:: Listed entries ::

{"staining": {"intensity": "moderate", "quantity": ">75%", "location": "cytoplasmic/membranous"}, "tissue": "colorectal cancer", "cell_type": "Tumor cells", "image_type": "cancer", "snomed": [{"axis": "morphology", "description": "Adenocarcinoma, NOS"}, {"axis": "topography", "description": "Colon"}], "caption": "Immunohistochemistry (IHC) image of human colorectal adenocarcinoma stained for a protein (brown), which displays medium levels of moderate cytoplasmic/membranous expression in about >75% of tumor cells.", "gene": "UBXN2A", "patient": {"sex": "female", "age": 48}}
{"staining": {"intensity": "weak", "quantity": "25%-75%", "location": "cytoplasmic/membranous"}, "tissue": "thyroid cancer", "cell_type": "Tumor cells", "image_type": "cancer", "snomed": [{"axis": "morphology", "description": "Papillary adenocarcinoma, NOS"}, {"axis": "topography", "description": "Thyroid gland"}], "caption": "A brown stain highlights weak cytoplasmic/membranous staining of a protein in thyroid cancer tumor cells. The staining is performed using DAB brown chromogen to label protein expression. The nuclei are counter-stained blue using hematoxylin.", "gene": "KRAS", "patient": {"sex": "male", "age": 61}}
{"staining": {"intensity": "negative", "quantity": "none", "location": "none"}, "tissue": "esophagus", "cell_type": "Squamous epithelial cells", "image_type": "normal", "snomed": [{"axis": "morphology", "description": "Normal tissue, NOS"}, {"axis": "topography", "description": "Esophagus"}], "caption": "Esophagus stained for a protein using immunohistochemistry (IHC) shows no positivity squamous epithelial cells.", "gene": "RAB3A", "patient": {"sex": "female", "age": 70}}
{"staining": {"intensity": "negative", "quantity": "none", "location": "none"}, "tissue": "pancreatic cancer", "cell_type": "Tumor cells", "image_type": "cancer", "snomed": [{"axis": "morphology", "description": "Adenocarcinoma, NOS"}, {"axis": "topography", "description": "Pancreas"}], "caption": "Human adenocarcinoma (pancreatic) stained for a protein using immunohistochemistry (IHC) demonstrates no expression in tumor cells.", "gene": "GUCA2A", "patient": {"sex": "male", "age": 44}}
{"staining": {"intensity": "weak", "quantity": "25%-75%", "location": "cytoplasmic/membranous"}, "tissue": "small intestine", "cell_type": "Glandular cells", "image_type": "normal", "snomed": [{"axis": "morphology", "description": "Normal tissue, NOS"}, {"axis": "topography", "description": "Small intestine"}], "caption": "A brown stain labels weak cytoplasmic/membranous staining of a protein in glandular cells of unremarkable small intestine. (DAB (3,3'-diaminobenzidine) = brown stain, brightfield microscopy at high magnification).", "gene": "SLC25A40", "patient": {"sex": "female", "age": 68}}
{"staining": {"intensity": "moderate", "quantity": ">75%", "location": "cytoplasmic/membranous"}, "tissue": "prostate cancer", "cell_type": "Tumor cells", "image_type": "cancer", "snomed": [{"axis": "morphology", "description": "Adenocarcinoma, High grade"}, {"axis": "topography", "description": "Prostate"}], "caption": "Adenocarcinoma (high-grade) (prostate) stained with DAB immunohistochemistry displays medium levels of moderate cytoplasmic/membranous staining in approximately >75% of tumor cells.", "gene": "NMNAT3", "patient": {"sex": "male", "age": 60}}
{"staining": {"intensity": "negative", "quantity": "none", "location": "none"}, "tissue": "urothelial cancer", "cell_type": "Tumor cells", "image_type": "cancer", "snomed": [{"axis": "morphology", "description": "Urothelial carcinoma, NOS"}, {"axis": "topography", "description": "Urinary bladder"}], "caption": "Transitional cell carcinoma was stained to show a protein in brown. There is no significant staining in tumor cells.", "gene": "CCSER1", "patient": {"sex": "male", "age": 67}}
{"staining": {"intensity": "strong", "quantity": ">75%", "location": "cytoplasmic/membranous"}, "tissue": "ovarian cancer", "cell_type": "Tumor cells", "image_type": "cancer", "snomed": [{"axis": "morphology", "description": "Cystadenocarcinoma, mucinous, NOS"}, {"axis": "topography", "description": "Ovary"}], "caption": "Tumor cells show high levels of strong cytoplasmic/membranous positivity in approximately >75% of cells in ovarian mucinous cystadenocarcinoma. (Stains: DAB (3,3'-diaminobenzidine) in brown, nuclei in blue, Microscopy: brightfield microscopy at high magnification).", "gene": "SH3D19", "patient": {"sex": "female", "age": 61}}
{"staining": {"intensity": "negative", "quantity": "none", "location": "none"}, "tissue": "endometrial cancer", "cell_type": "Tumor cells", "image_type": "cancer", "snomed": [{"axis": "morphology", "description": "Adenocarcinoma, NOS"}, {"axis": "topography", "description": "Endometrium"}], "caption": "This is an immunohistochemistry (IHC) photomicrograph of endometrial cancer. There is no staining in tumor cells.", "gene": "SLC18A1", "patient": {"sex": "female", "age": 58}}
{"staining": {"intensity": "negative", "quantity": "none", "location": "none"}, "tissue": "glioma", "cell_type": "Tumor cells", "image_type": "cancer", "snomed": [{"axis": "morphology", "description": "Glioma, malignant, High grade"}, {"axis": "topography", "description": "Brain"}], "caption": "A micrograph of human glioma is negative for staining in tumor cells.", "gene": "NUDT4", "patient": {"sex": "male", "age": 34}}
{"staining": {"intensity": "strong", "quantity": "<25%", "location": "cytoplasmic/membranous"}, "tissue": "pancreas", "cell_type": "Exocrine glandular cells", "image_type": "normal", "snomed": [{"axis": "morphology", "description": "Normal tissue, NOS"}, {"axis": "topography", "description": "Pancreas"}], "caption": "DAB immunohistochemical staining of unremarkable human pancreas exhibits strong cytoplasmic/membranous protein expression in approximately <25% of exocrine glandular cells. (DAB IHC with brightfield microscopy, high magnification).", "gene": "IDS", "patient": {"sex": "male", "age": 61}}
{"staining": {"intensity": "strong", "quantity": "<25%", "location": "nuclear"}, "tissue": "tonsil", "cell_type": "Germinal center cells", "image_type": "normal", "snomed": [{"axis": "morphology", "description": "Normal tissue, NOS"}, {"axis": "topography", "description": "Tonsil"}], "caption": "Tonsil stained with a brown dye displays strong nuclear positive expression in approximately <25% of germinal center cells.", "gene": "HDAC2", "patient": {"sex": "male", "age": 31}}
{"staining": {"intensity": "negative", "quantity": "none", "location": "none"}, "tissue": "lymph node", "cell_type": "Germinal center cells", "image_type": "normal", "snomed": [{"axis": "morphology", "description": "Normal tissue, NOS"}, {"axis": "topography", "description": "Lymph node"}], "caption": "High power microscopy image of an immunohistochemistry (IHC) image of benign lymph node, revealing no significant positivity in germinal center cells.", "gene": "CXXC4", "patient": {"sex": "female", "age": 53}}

:::

All of the records go in your answer, copied exactly.

{"staining": {"intensity": "moderate", "quantity": ">75%", "location": "cytoplasmic/membranous"}, "tissue": "colorectal cancer", "cell_type": "Tumor cells", "image_type": "cancer", "snomed": [{"axis": "morphology", "description": "Adenocarcinoma, NOS"}, {"axis": "topography", "description": "Colon"}], "caption": "Immunohistochemistry (IHC) image of human colorectal adenocarcinoma stained for a protein (brown), which displays medium levels of moderate cytoplasmic/membranous expression in about >75% of tumor cells.", "gene": "UBXN2A", "patient": {"sex": "female", "age": 48}}
{"staining": {"intensity": "weak", "quantity": "25%-75%", "location": "cytoplasmic/membranous"}, "tissue": "thyroid cancer", "cell_type": "Tumor cells", "image_type": "cancer", "snomed": [{"axis": "morphology", "description": "Papillary adenocarcinoma, NOS"}, {"axis": "topography", "description": "Thyroid gland"}], "caption": "A brown stain highlights weak cytoplasmic/membranous staining of a protein in thyroid cancer tumor cells. The staining is performed using DAB brown chromogen to label protein expression. The nuclei are counter-stained blue using hematoxylin.", "gene": "KRAS", "patient": {"sex": "male", "age": 61}}
{"staining": {"intensity": "negative", "quantity": "none", "location": "none"}, "tissue": "esophagus", "cell_type": "Squamous epithelial cells", "image_type": "normal", "snomed": [{"axis": "morphology", "description": "Normal tissue, NOS"}, {"axis": "topography", "description": "Esophagus"}], "caption": "Esophagus stained for a protein using immunohistochemistry (IHC) shows no positivity squamous epithelial cells.", "gene": "RAB3A", "patient": {"sex": "female", "age": 70}}
{"staining": {"intensity": "negative", "quantity": "none", "location": "none"}, "tissue": "pancreatic cancer", "cell_type": "Tumor cells", "image_type": "cancer", "snomed": [{"axis": "morphology", "description": "Adenocarcinoma, NOS"}, {"axis": "topography", "description": "Pancreas"}], "caption": "Human adenocarcinoma (pancreatic) stained for a protein using immunohistochemistry (IHC) demonstrates no expression in tumor cells.", "gene": "GUCA2A", "patient": {"sex": "male", "age": 44}}
{"staining": {"intensity": "weak", "quantity": "25%-75%", "location": "cytoplasmic/membranous"}, "tissue": "small intestine", "cell_type": "Glandular cells", "image_type": "normal", "snomed": [{"axis": "morphology", "description": "Normal tissue, NOS"}, {"axis": "topography", "description": "Small intestine"}], "caption": "A brown stain labels weak cytoplasmic/membranous staining of a protein in glandular cells of unremarkable small intestine. (DAB (3,3'-diaminobenzidine) = brown stain, brightfield microscopy at high magnification).", "gene": "SLC25A40", "patient": {"sex": "female", "age": 68}}
{"staining": {"intensity": "moderate", "quantity": ">75%", "location": "cytoplasmic/membranous"}, "tissue": "prostate cancer", "cell_type": "Tumor cells", "image_type": "cancer", "snomed": [{"axis": "morphology", "description": "Adenocarcinoma, High grade"}, {"axis": "topography", "description": "Prostate"}], "caption": "Adenocarcinoma (high-grade) (prostate) stained with DAB immunohistochemistry displays medium levels of moderate cytoplasmic/membranous staining in approximately >75% of tumor cells.", "gene": "NMNAT3", "patient": {"sex": "male", "age": 60}}
{"staining": {"intensity": "negative", "quantity": "none", "location": "none"}, "tissue": "urothelial cancer", "cell_type": "Tumor cells", "image_type": "cancer", "snomed": [{"axis": "morphology", "description": "Urothelial carcinoma, NOS"}, {"axis": "topography", "description": "Urinary bladder"}], "caption": "Transitional cell carcinoma was stained to show a protein in brown. There is no significant staining in tumor cells.", "gene": "CCSER1", "patient": {"sex": "male", "age": 67}}
{"staining": {"intensity": "strong", "quantity": ">75%", "location": "cytoplasmic/membranous"}, "tissue": "ovarian cancer", "cell_type": "Tumor cells", "image_type": "cancer", "snomed": [{"axis": "morphology", "description": "Cystadenocarcinoma, mucinous, NOS"}, {"axis": "topography", "description": "Ovary"}], "caption": "Tumor cells show high levels of strong cytoplasmic/membranous positivity in approximately >75% of cells in ovarian mucinous cystadenocarcinoma. (Stains: DAB (3,3'-diaminobenzidine) in brown, nuclei in blue, Microscopy: brightfield microscopy at high magnification).", "gene": "SH3D19", "patient": {"sex": "female", "age": 61}}
{"staining": {"intensity": "negative", "quantity": "none", "location": "none"}, "tissue": "endometrial cancer", "cell_type": "Tumor cells", "image_type": "cancer", "snomed": [{"axis": "morphology", "description": "Adenocarcinoma, NOS"}, {"axis": "topography", "description": "Endometrium"}], "caption": "This is an immunohistochemistry (IHC) photomicrograph of endometrial cancer. There is no staining in tumor cells.", "gene": "SLC18A1", "patient": {"sex": "female", "age": 58}}
{"staining": {"intensity": "negative", "quantity": "none", "location": "none"}, "tissue": "glioma", "cell_type": "Tumor cells", "image_type": "cancer", "snomed": [{"axis": "morphology", "description": "Glioma, malignant, High grade"}, {"axis": "topography", "description": "Brain"}], "caption": "A micrograph of human glioma is negative for staining in tumor cells.", "gene": "NUDT4", "patient": {"sex": "male", "age": 34}}
{"staining": {"intensity": "strong", "quantity": "<25%", "location": "cytoplasmic/membranous"}, "tissue": "pancreas", "cell_type": "Exocrine glandular cells", "image_type": "normal", "snomed": [{"axis": "morphology", "description": "Normal tissue, NOS"}, {"axis": "topography", "description": "Pancreas"}], "caption": "DAB immunohistochemical staining of unremarkable human pancreas exhibits strong cytoplasmic/membranous protein expression in approximately <25% of exocrine glandular cells. (DAB IHC with brightfield microscopy, high magnification).", "gene": "IDS", "patient": {"sex": "male", "age": 61}}
{"staining": {"intensity": "strong", "quantity": "<25%", "location": "nuclear"}, "tissue": "tonsil", "cell_type": "Germinal center cells", "image_type": "normal", "snomed": [{"axis": "morphology", "description": "Normal tissue, NOS"}, {"axis": "topography", "description": "Tonsil"}], "caption": "Tonsil stained with a brown dye displays strong nuclear positive expression in approximately <25% of germinal center cells.", "gene": "HDAC2", "patient": {"sex": "male", "age": 31}}
{"staining": {"intensity": "negative", "quantity": "none", "location": "none"}, "tissue": "lymph node", "cell_type": "Germinal center cells", "image_type": "normal", "snomed": [{"axis": "morphology", "description": "Normal tissue, NOS"}, {"axis": "topography", "description": "Lymph node"}], "caption": "High power microscopy image of an immunohistochemistry (IHC) image of benign lymph node, revealing no significant positivity in germinal center cells.", "gene": "CXXC4", "patient": {"sex": "female", "age": 53}}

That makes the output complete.